Sánchez sigue callado y crece la inquietud en el PSOE y en el Gobierno por la derrota de Madrid

Una encuesta de La Sexta anuncia la victoria del PP de Casado (27,3 %) sobre el PSOE de Sánchez (26,7 %) si hubiera elecciones

Máxima inquietud en el Gobierno y en el PSOE por el fracaso electoral del 4-M y la desaparición de Pedro Sánchez de la escena política desde la noche electoral, negándose a hablar con la prensa en la cumbre europea del fin de semana en Oporto, lo que da una idea de su frustración.

Sánchez no aparece -tendrá que dar la cara el miércoles en el Congreso- porque no tiene argumentos para explicar lo ocurrido y menos para justificar sus errores que van desde la moción de censura de Murcia, que provocó el adelanto electoral de Madrid, hasta la campaña crispada de Pablo Iglesias a la que se sumó el PSOE por orden de Sánchez y que hundió a Gabilondo.

Y preocupación en el Gobierno por el riesgo de repunte de la cuarta ola de la pandemia como consecuencia de la negativa de Sánchez de ampliar el ‘estado de alarma’. Lo que de producirse empeoraría la situación de Pedro Sánchez y dañaría la recuperación sanitaria, con el riesgo añadido de frenar el relanzamiento de la economía y la reapertura de fronteras al turismo.

Cabe imaginar que este pasado fin de semana en La Moncloa hubo sesión de análisis y estrategia y pronto sabremos cuál es el mensaje con el que Sánchez reaparecerá y transmitirá al PSOE y la opinión pública su opinión sobre la derrota de Madrid diciendo, quizás, que es un hecho aislado y no extrapolable a nivel nacional.

Pero si solo tienen ese mensaje y el reiterado de que la vacunación y los fondos de la UE van a mejorar la situación española, Sánchez quedará mal porque en el PSOE, el Gobierno y en toda España el resultado del 4-M en Madrid retumbó con fuerza inusitada como un claro voto de castigo contra Sánchez.

Y buena prueba de ello está en el Barómetro nacional de La Sexta TV del pasado fin de semana en el que se anuncia que, en el caso de celebrarse ahora elecciones generales, las ganaría el PP con el 27,3 % de los votos, seguido por el PSOE con el 26,7 %, Vox con el 18,9 %, UP con el 7,9 % y Cs con el 1,2 %. Encuesta en la que el PP de Pablo Casado aparece en primer lugar y delante del PSOE por primera vez desde 2018.

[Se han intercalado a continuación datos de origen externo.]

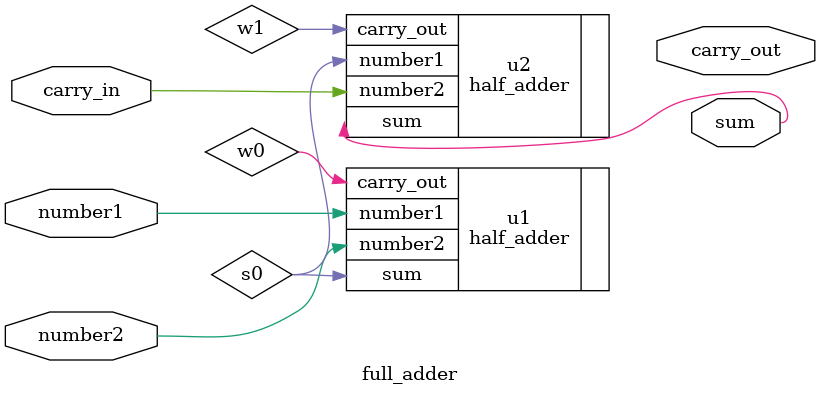
<source format=v>
`timescale 1ns / 1ps

module full_adder(carry_in,number1,number2,sum,carry_out);
input carry_in,number1,number2;
output sum,carry_out;
wire w0,w1,s0;

half_adder u1(.number1(number1),.number2(number2),.carry_out(w0),.sum(s0));
half_adder u2(.number1(s0),.number2(carry_in),.carry_out(w1),.sum(sum));

endmodule

</source>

Y encuesta también que anuncia un importante retroceso de Podemos tras la anunciada marcha de Iglesias y la casi total desaparición de Cs, lo que en este partido Arrimadas se niega a ver y a reconocer.

Sánchez está ‘tocado’ política y personalmente y corre un grave riesgo con su decisión de no prolongar el ‘estado de alarma’ si en próximos días se detecta un fuerte incremento de los contagios y muertos por causa de las fiestas nocturnas del sábado y el desborde de la movilidad y el toque de queda en todo el país.

Lo que de ocurrir le sería imputado al Presidente por la oposición desde donde Pablo Casado -eufórico por el 4-M y el sondeo de La Sexta TV- ha vuelto a insistir en una reforma de la legislación para dar poderes y control a las CC.AA., ante la ausencia del ‘estado de alarma’.

En todo caso habrá que esperar -salvo que conceda una entrevista a algún medio de su confianza- a la reaparición de Sánchez en la sesión de control del Congreso del miércoles para saber si el presidente asume su fracaso y trae alguna innovación o iniciativa política o simplemente intenta, con más ataques a la oposición, escurrir el voto y ganar tiempo.

Lo que sería prueba de su desconcierto político y su abatimiento personal. Porque un Sánchez humilde que reconozca errores y anuncie un tiempo nuevo de reencuentro político en España, ofreciendo al PP un nuevo pacto para renovar el Poder Judicial y para un control compartido de los Fondos de la UE, como debiera ser el caso es difícil de imaginar.

Y además contaría con la rebelión interna de UP en el seno del gobierno de coalición donde desde la marcha de Iglesias ha vuelto a subir la tensión.